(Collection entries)
++++++++++++++++++++
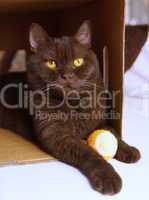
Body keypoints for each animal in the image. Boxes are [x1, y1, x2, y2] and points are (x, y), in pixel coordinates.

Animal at [0, 21, 140, 195]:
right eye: (51, 63)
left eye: (78, 62)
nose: (67, 75)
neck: (73, 104)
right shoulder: (57, 135)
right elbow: (88, 152)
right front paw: (108, 178)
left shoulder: (99, 121)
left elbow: (113, 133)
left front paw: (130, 150)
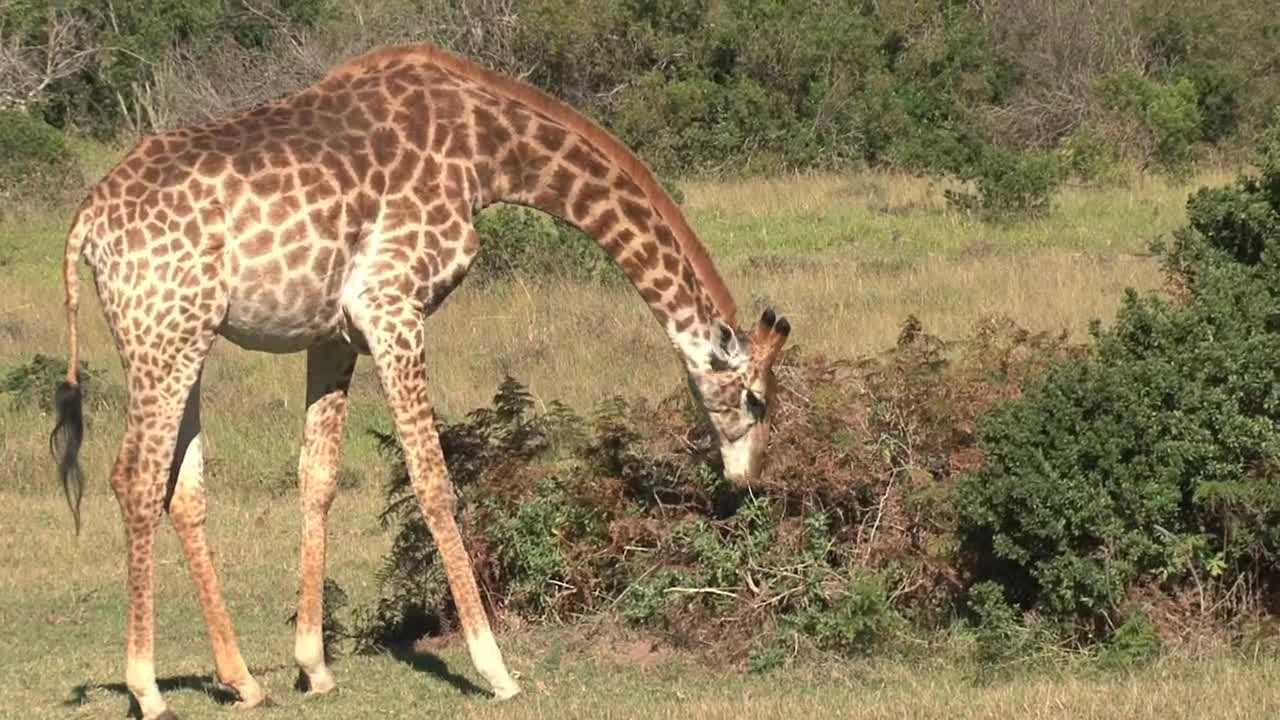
++++++++++++++++++++
◆ WHAT IS REQUIRED ◆
Only lines holding the word "right" belong in the answer; copy all of them from the records.

◆ WRITTEN SOLUTION ◆
right eye: (51, 63)
right shoulder: (57, 135)
right elbow: (88, 152)
right front paw: (108, 178)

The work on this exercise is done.